To formally see that $g$ is bijective, note that

a) for every $x,y\in \mathbb{Z}_+$, $g((x,y))\in\mathbb {Z}_+$;

b) $g((1,1))=1$;

c) if $y<x$ then $g(x,y)+1=g((x,y+1))$; and

d) for every $x\in \mathbb{Z}_+$, $g(x,x)+1=g((x+1,1))$.

a)-d) show that the image set of $g$ is an inductive subset of $\mathbb{Z}_+$, i.e. it is $\mathbb{Z}_+$, and $g$ is surjective. They also show that $g$ is injective, as for $x<x'$ and $y<y'$, $g(x,y)<g(x,y')<g(x',1)$.

Answer 2

Your observation that $$g(x,y) = y+\sum_{i=1}^{x-1}i$$ is good.

Define $T(x) = \sum_{i=1}^x i$ to be the $x$'th triangular number. The question is then if any integer $z\in\mathbb{Z}_+$ can be written uniquely as the sum of a triangular number $T(x-1)$ and an integer $y\leq x$.

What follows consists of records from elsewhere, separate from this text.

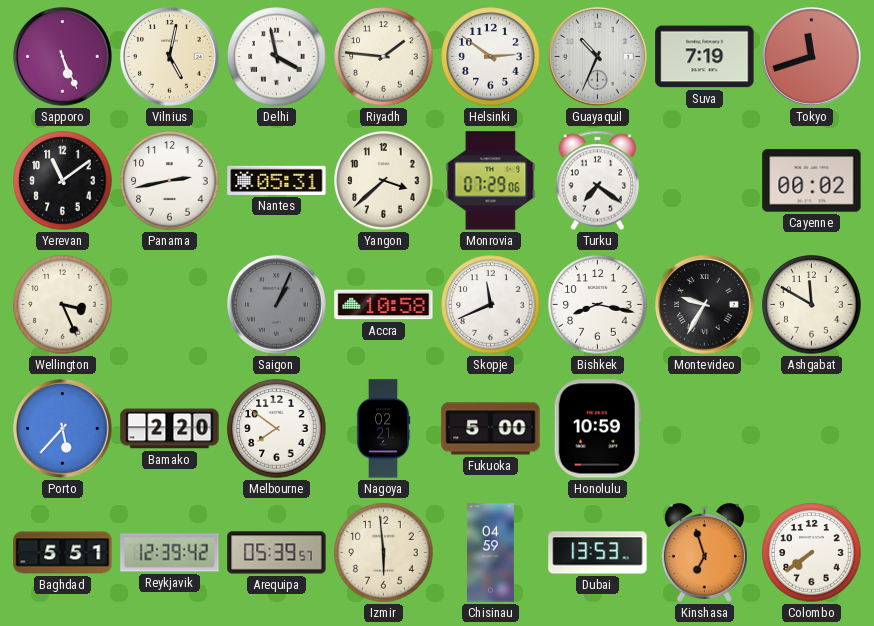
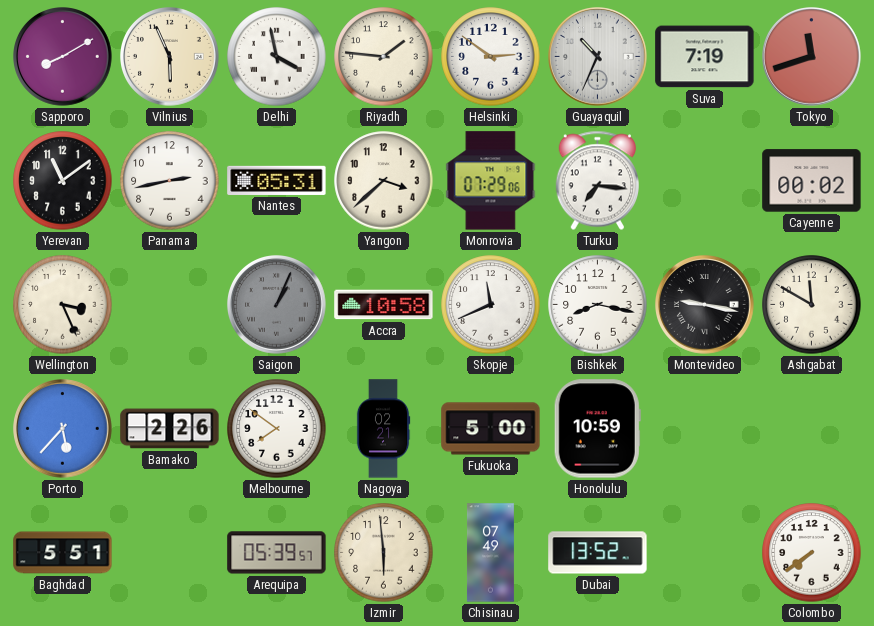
Sapporo: 5:26 -> 8:10
Vilnius: 5:02 -> 5:56
Turku: 7:21 -> 7:16
Montevideo: 9:35 -> 9:17
Bamako: 2:20 -> 2:26
Reykjavik: 12:39 -> none
Chisinau: 04:59 -> 07:49
Dubai: 13:53 -> 13:52
Kinshasa: 6:57 -> none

That $g$ is surjective is clear: Let $z\in\mathbb{Z}_+$, choose $x$ with $T(x-1)<z\leq T(x)$, and set $y = z-T(x-1)$. Since $T(x)-T(x-1) = x$, and since $z\leq T(x)$, we have $y\leq x$. Also, $$z = y + T(x-1).$$ Now it also makes intuitively sense that this decomposition is unique: Take the largest triangular number $T(x-1)$ strictly less than $z$, and let $y$ be the remaining part. As for a more rigorous argument for uniqueness, suppose that $$ z = y_1+T(x_1-1),$$ $$ z = y_2+T(x_2-1),$$ where $y_1\leq x_1$ and $y_2\leq x_2$, and suppose further for contradiction that $x_1<x_2$. Then $$T(x_2-1) - T(x_1-1) = y_1-y_2,$$ but $T(x_2-1)-T(x_1-1) = (x_2-1)+\cdots+x_1$, and since $y_1\leq x_1$, we must have $$(x_2-1)+\cdots+x_1 = y_1-y_2<x_1,$$ which is a contradiction.

Answer 3

This works, but (in my opinion) there's an easier way to show countability: given a pair of positive integers $a, b$, let $h(a, b)=2^a(2b+1)$ - that is, the $a$th power of 2 times the $b$th odd number. This is a bijection from $\mathbb{Z}_+\times\mathbb{Z}_+$ to $\mathbb{Z}_+$.

• Surjectivity: Given $c\in\mathbb{Z}_+$, let $a$ be the largest power of 2 which divides $c$, and let $k={c\over 2^a}$. Then $k$ is odd, so $k=2b+1$ for some $b$; then $c=h(a, b)$.

• Injectivity: Given $a, a', b, b'\in\mathbb{Z}_+$, if $h(a, b)=h(a', b')$, then we must have $a=a'$; otherwise, suppose $a<a'$, then $2b+1=2^{a'-a}(2b+1)$, which is a contradiction since $2b+1$ is odd but $a'-a>0$. But if $a=a'$, then $b=b'$ after dividing both sides by $2^a$.